I often regretted, back in the dark times, that I failed to write the true story of my youth; if I had, it might have saved lives…either that or gotten me killed. Because, as I’ll explain, I was almost certainly the luckiest man ever born. And that kind of luck — when exposed — either drew people to learn from it or drove them to crucify it.
Whatever your first image for the “luckiest man” might be — health, money, talent, friends — I probably matched it, save that I was never drop-dead handsome. And that was lucky too. I had friends who were that good looking, and it wasn’t a blessing to them. Some people envied them, many hated them, the wrong ones pursued them, and if they weren’t careful their looks would take over their lives. You can hide being smart when people start to hate you for it, but you can’t very well hide your face.

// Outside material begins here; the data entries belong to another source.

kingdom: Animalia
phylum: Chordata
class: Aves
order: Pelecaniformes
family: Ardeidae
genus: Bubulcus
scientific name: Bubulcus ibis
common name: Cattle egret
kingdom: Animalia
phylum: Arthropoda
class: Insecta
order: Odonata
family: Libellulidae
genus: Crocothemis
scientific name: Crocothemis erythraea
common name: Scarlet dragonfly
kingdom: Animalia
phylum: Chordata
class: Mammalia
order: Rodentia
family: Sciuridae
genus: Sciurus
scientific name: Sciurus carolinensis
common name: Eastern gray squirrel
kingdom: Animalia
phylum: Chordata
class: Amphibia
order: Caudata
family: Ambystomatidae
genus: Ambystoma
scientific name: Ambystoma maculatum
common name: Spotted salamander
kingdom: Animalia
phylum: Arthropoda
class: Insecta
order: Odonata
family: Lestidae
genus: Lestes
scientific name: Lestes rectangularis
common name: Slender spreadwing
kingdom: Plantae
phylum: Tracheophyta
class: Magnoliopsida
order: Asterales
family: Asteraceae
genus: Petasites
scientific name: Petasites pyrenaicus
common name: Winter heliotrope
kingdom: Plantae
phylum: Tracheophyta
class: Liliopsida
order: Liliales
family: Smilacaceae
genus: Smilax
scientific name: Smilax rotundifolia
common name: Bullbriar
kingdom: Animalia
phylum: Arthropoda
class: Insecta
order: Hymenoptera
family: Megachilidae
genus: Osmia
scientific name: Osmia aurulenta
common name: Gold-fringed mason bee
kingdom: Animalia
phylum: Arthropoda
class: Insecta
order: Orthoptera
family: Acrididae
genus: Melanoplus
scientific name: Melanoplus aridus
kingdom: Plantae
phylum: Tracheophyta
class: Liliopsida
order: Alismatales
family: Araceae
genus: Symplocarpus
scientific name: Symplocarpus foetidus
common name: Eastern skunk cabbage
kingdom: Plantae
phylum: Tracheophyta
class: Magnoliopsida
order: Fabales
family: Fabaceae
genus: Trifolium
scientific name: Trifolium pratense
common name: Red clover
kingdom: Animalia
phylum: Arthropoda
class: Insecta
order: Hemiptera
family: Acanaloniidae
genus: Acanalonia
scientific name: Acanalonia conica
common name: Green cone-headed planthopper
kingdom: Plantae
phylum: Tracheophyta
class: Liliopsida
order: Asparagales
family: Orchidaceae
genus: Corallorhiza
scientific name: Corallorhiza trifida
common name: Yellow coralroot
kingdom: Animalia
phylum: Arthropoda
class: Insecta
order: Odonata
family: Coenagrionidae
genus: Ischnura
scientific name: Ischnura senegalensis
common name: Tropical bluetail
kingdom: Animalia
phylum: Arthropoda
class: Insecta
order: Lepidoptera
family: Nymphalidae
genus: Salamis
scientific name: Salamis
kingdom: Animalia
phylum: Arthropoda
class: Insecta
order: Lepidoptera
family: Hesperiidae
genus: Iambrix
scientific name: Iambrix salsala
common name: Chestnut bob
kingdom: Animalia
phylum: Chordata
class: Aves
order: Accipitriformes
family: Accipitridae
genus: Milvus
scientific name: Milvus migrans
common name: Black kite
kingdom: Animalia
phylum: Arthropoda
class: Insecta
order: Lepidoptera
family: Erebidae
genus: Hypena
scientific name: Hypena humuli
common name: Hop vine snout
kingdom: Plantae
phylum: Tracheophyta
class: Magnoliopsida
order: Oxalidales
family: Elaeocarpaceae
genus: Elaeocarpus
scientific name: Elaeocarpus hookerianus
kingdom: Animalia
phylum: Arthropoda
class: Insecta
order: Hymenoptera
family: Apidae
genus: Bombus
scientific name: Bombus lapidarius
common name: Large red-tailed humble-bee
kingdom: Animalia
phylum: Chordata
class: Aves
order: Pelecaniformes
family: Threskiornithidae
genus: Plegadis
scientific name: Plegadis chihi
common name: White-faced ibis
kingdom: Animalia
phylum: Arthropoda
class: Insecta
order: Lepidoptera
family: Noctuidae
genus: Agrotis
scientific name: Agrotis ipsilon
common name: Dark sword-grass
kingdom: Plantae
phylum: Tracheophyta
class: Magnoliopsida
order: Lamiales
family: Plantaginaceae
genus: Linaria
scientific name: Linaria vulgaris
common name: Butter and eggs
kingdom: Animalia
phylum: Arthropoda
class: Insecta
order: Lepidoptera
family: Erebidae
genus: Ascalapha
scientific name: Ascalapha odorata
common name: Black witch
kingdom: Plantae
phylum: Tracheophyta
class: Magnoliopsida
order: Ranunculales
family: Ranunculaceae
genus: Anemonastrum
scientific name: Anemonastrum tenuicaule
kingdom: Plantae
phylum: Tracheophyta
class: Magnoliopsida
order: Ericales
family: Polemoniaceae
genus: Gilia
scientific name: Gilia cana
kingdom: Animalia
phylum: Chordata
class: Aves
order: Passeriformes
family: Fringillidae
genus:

The part of my luck that mattered most, however, was being blessed with clarity. Now, since that concept might be new to you, I’ll ask you to try this: Imagine going back in time to the day you were born, just as you are right now. Imagine living through those years a second time, knowing in advance when all the wars and scandals would start and knowing how they’d end up. How much easier might that be?
– From the Introduction to The Breaking Dawn
With the opening paragraphs above, a reader is quickly initiated into the frighteningly realistic, yet playfully imaginative world of The Breaking Dawn by Paul Rosenberg. It’s quite easy to fall into the trap of boring cliches and relentless doom porn when attempting to peer into the recesses of the best and worst aspects of human nature. Paul, fortunately, avoids doing both. From the moment I turned the first page, I thirsted for more, and found myself emotionally involved with the main characters far faster than I anticipated. The struggles faced by the characters in the book ultimately represent the struggle human beings have always faced, and likely always will.
On one side of the fence we find a path of convenience, comfort, material success and status, while on the other lies conflict, frustration, passion, an almost irrational dedication to ethics, and enormous risk. That’s not to say these pursuits don’t often overlap, of course they do. What it is to say is that at those times of true existential conflict, when the outcome of entire civilizations hang in the balance, the human being is often forced to choose between what is right and what is convenient.